To do: Write out all of the entries that follow, word for word, but skip the pictures.

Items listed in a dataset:
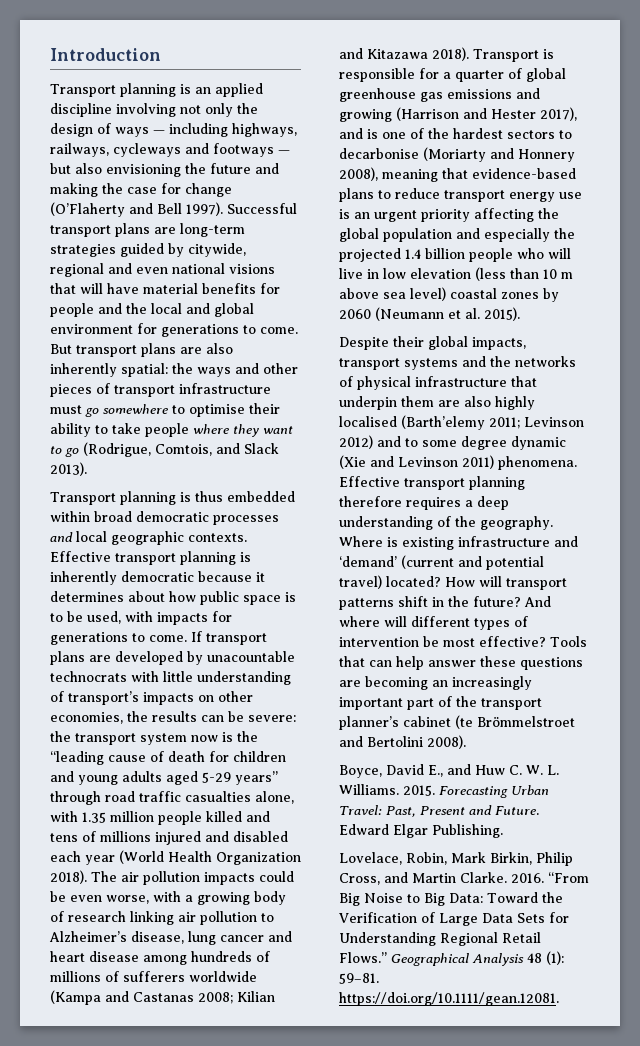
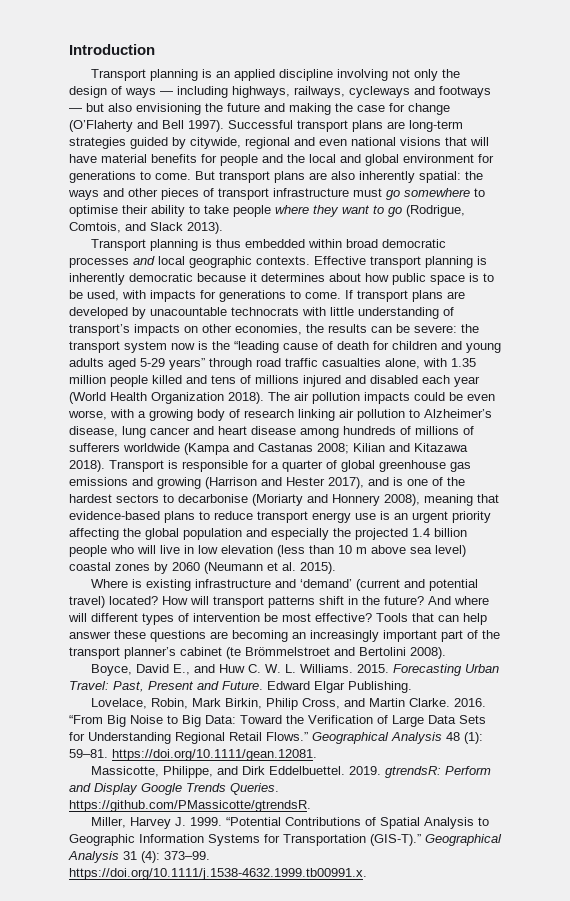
[339,336,526,350] [339,356,576,370] [339,376,537,390] [339,396,535,410] [339,415,584,430] [339,435,566,450] [339,455,577,470] [339,476,525,490] [339,496,509,510] [339,516,553,530] Despite their global impacts, transport systems and the networks of physical infrastructure that underpin them are also highly localised (Barth’elemy 2011; Levinson 2012) and to some degree dynamic (Xie and Levinson 2011) phenomena. Effective transport planning therefore requires a deep understanding of the geography. -> (336, 568) none
(559, 999) none -> [90,766,491,778] [69,783,279,795] [69,800,311,812] [90,817,489,829] [69,834,502,846] [68,851,210,863] [69,868,367,880] // Massicotte, Philippe, and Dirk Eddelbuettel. 2019. gtrendsR: Perform and Display Google Trends Queries. https://github.com/PMassicotte/gtrendsR. // Miller, Harvey J. 1999. “Potential Contributions of Spatial Analysis to Geographic Information Systems for Transportation (GIS-T).” Geographical Analysis 31 (4): 373–99. https://doi.org/10.1111/j.1538-4632.1999.tb00991.x.

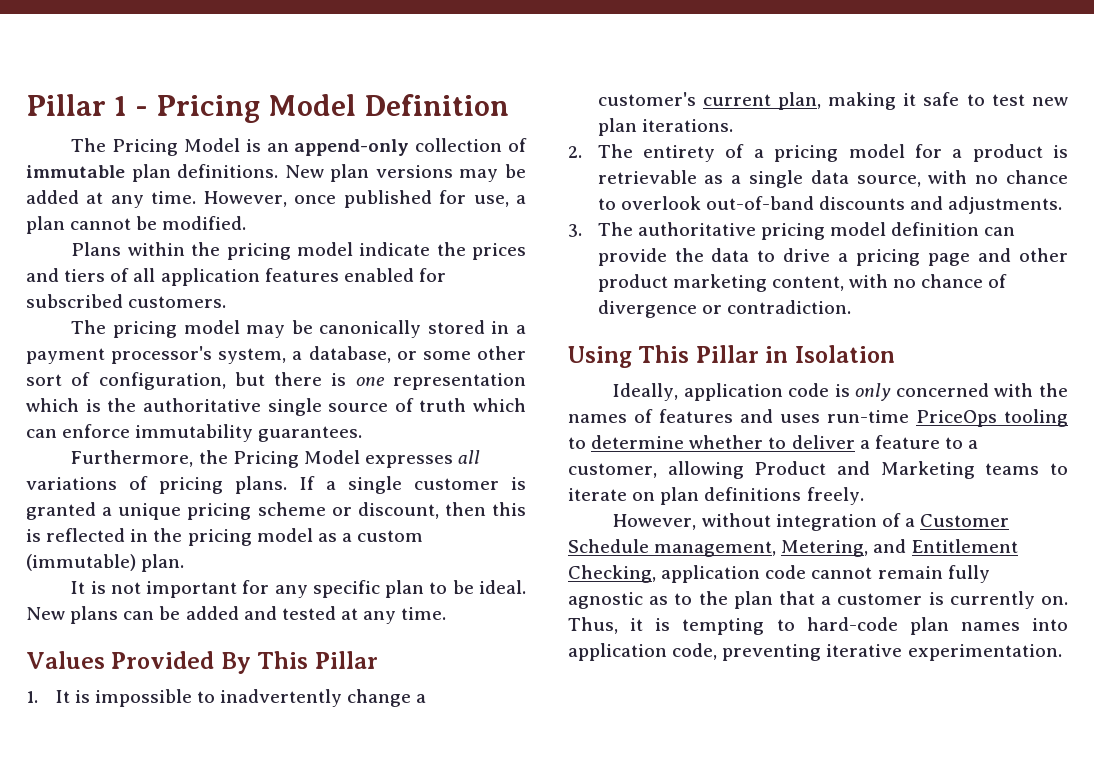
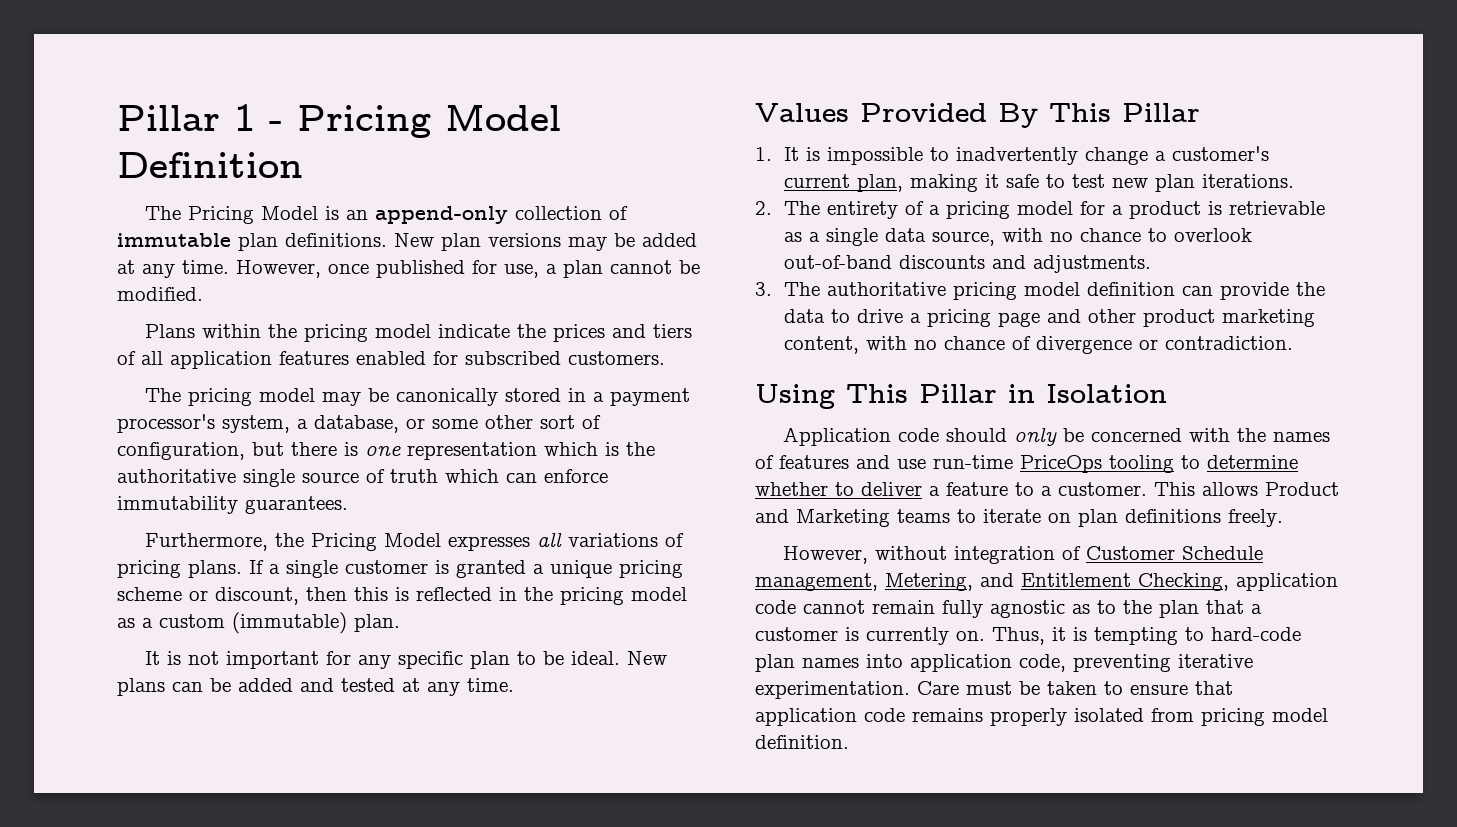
[613,383,892,401] Ideally, application code is only -> [782,427,1084,446] Application code should only be
[780,414,820,423] uses -> [897,459,926,469] use
[568,461,744,479] customer, allowing -> [1058,482,1258,496] customer. This allows
[904,518,915,527] a -> (1081, 553) none
(1062, 652) none -> [917,681,1233,695] [755,708,1328,726] [755,735,849,749] Care must be taken to ensure that application code remains properly isolated from pricing model definition.

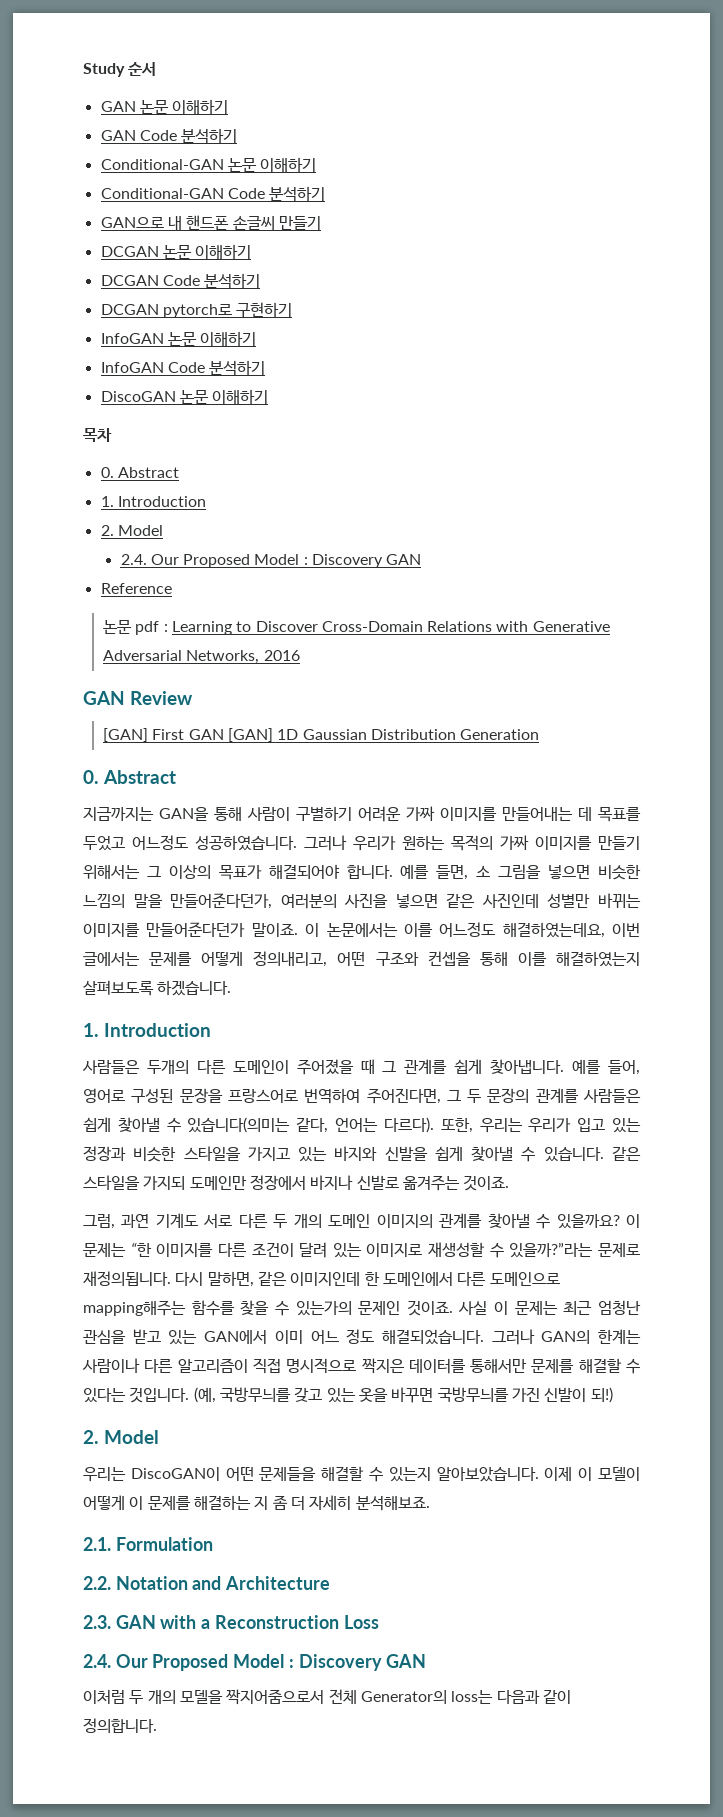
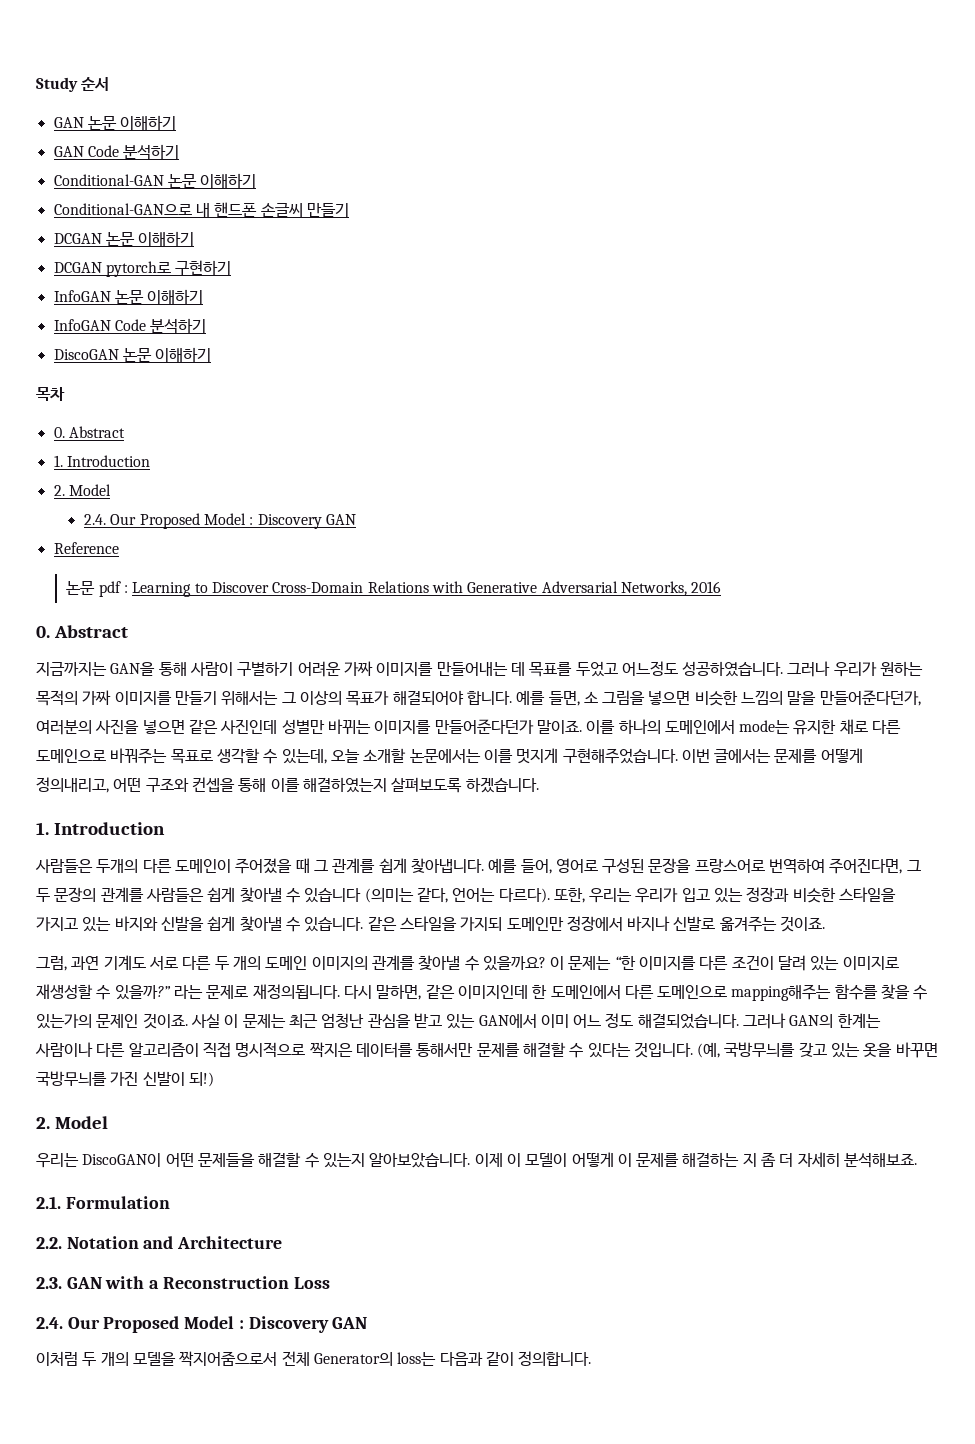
[100,186,326,202] [100,217,164,228] Conditional-GAN Code 분석하기 // GAN으로 -> [53,203,192,215] Conditional-GAN으로
[100,273,261,289] // DCGAN Code 분석하기 -> (195, 238) none
[83,691,193,705] [102,728,540,742] // GAN Review // [GAN] First GAN [GAN] 1D Gaussian Distribution Generation -> (722, 587) none
[305,922,605,938] 이 논문에서는 이를 어느정도 해결하였는데요, -> [586,719,902,735] [36,748,678,764] 이를 하나의 도메인에서 mode는 유지한 채로 다른 도메인으로 바꿔주는 목표로 생각할 수 있는데, 오늘 소개할 논문에서는 이를 멋지게 구현해주었습니다.
[187,1117,291,1133] 있습니다(의미는 -> [304,888,414,903] 있습니다 (의미는
[509,1242,594,1258] 있을까?”라는 -> [114,985,203,1000] 있을까?” 라는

Task output:
[339,336,526,350] [339,356,576,370] [339,376,537,390] [339,396,535,410] [339,415,584,430] [339,435,566,450] [339,455,577,470] [339,476,525,490] [339,496,509,510] [339,516,553,530] Despite their global impacts, transport systems and the networks of physical infrastructure that underpin them are also highly localised (Barth’elemy 2011; Levinson 2012) and to some degree dynamic (Xie and Levinson 2011) phenomena. Effective transport planning therefore requires a deep understanding of the geography. -> (336, 568) none
(559, 999) none -> [90,766,491,778] [69,783,279,795] [69,800,311,812] [90,817,489,829] [69,834,502,846] [68,851,210,863] [69,868,367,880] // Massicotte, Philippe, and Dirk Eddelbuettel. 2019. gtrendsR: Perform and Display Google Trends Queries. https://github.com/PMassicotte/gtrendsR. // Miller, Harvey J. 1999. “Potential Contributions of Spatial Analysis to Geographic Information Systems for Transportation (GIS-T).” Geographical Analysis 31 (4): 373–99. https://doi.org/10.1111/j.1538-4632.1999.tb00991.x.

[613,383,892,401] Ideally, application code is only -> [782,427,1084,446] Application code should only be
[780,414,820,423] uses -> [897,459,926,469] use
[568,461,744,479] customer, allowing -> [1058,482,1258,496] customer. This allows
[904,518,915,527] a -> (1081, 553) none
(1062, 652) none -> [917,681,1233,695] [755,708,1328,726] [755,735,849,749] Care must be taken to ensure that application code remains properly isolated from pricing model definition.

[100,186,326,202] [100,217,164,228] Conditional-GAN Code 분석하기 // GAN으로 -> [53,203,192,215] Conditional-GAN으로
[100,273,261,289] // DCGAN Code 분석하기 -> (195, 238) none
[83,691,193,705] [102,728,540,742] // GAN Review // [GAN] First GAN [GAN] 1D Gaussian Distribution Generation -> (722, 587) none
[305,922,605,938] 이 논문에서는 이를 어느정도 해결하였는데요, -> [586,719,902,735] [36,748,678,764] 이를 하나의 도메인에서 mode는 유지한 채로 다른 도메인으로 바꿔주는 목표로 생각할 수 있는데, 오늘 소개할 논문에서는 이를 멋지게 구현해주었습니다.
[187,1117,291,1133] 있습니다(의미는 -> [304,888,414,903] 있습니다 (의미는
[509,1242,594,1258] 있을까?”라는 -> [114,985,203,1000] 있을까?” 라는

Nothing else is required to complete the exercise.